Write out every line of text in the source records below, character for character and in order. Leave the pictures out.

** BEGIN DATASET ROWS **

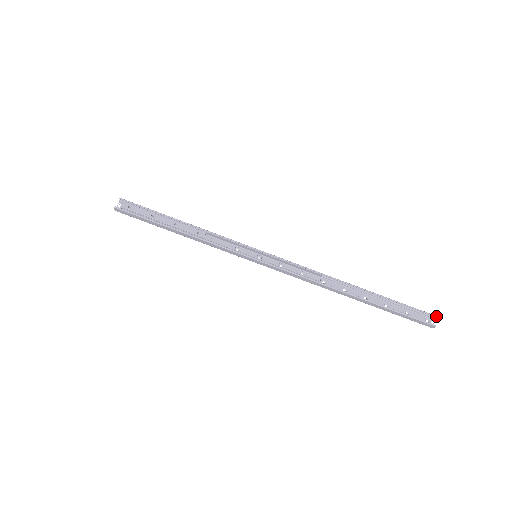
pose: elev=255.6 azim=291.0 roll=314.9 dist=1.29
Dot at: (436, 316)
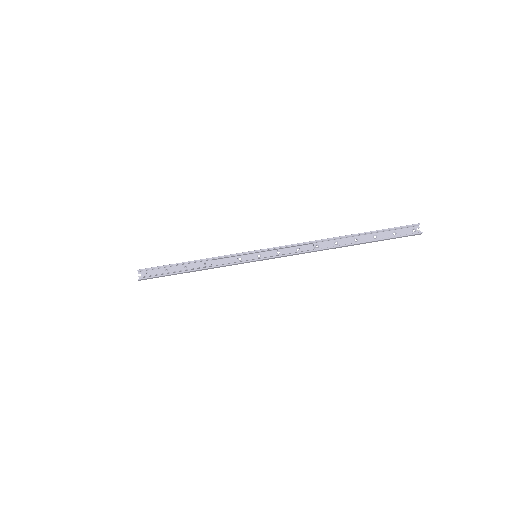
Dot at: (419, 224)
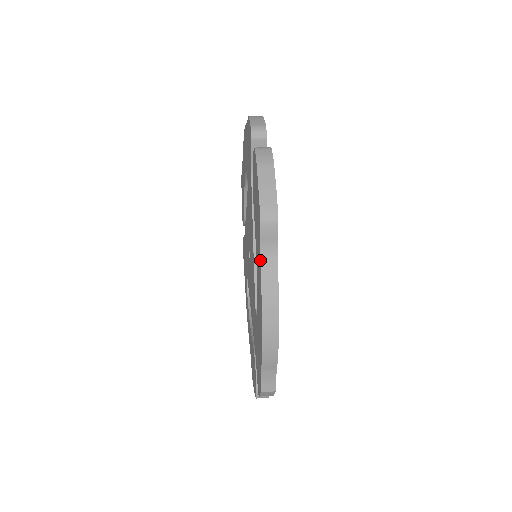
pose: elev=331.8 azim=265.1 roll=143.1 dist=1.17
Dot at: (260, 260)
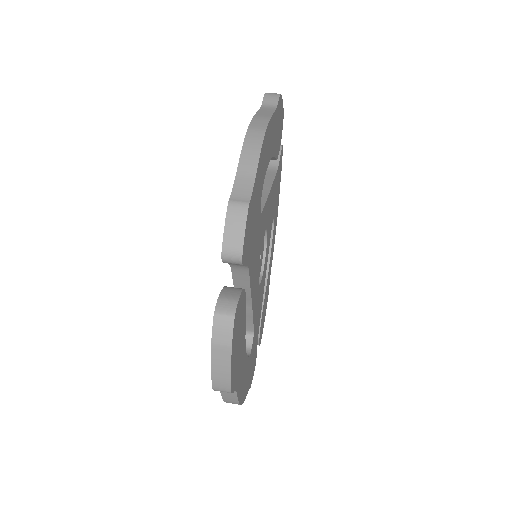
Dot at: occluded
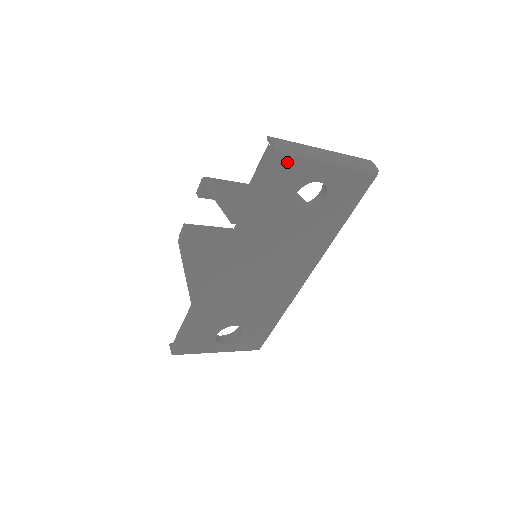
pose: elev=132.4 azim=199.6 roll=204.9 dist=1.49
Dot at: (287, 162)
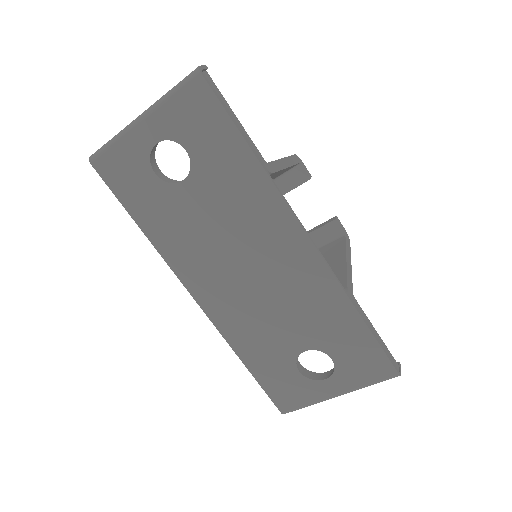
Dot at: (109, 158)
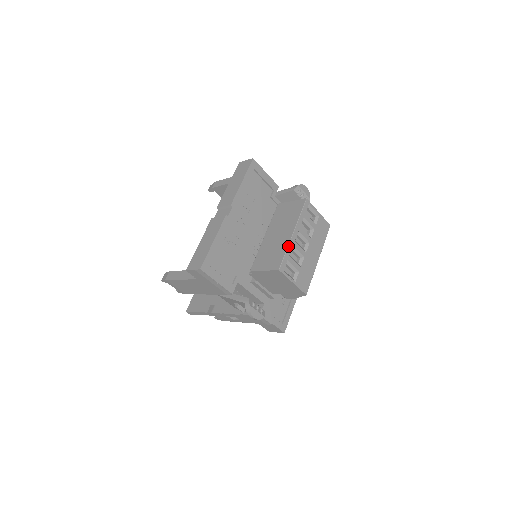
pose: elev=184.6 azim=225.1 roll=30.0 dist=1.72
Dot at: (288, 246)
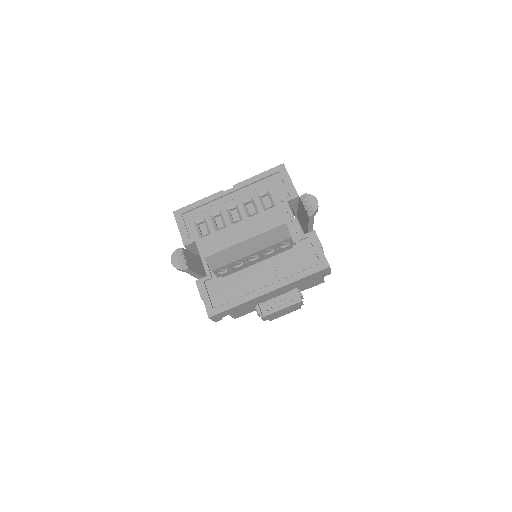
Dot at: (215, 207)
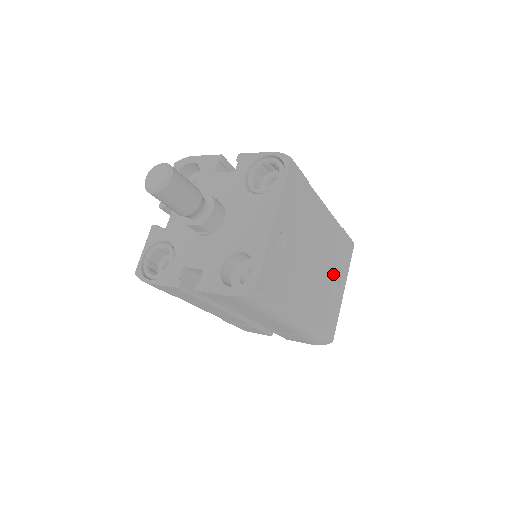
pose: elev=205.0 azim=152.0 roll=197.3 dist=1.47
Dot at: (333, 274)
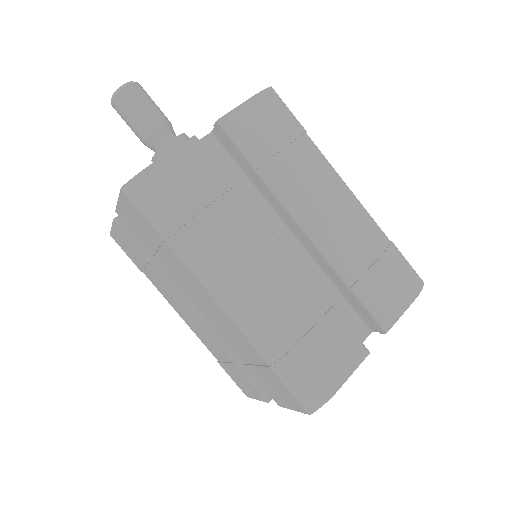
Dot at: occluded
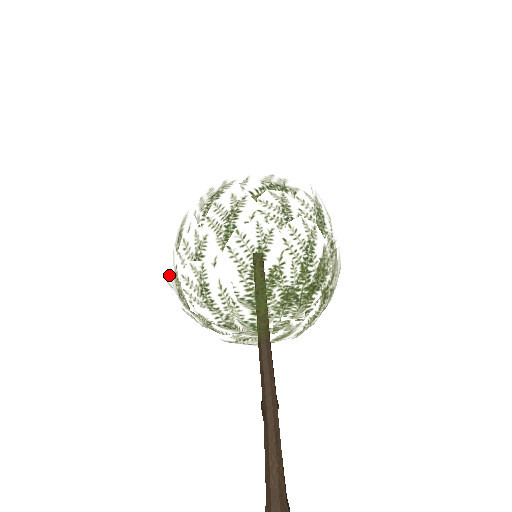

** END DATASET ROWS **

**OUTPUT BELOW**
pose: elev=255.6 azim=291.0 roll=314.9 dist=1.29
Dot at: (436, 316)
Dot at: (419, 224)
pose: elev=331.8 azim=265.1 roll=143.1 dist=1.17
Dot at: (260, 260)
Dot at: occluded
pose: elev=132.4 azim=199.6 roll=204.9 dist=1.49
Dot at: (287, 162)
Dot at: (109, 158)
pose: elev=184.6 azim=225.1 roll=30.0 dist=1.72
Dot at: (288, 246)
Dot at: (215, 207)
pose: elev=205.0 azim=152.0 roll=197.3 dist=1.47
Dot at: (333, 274)
Dot at: occluded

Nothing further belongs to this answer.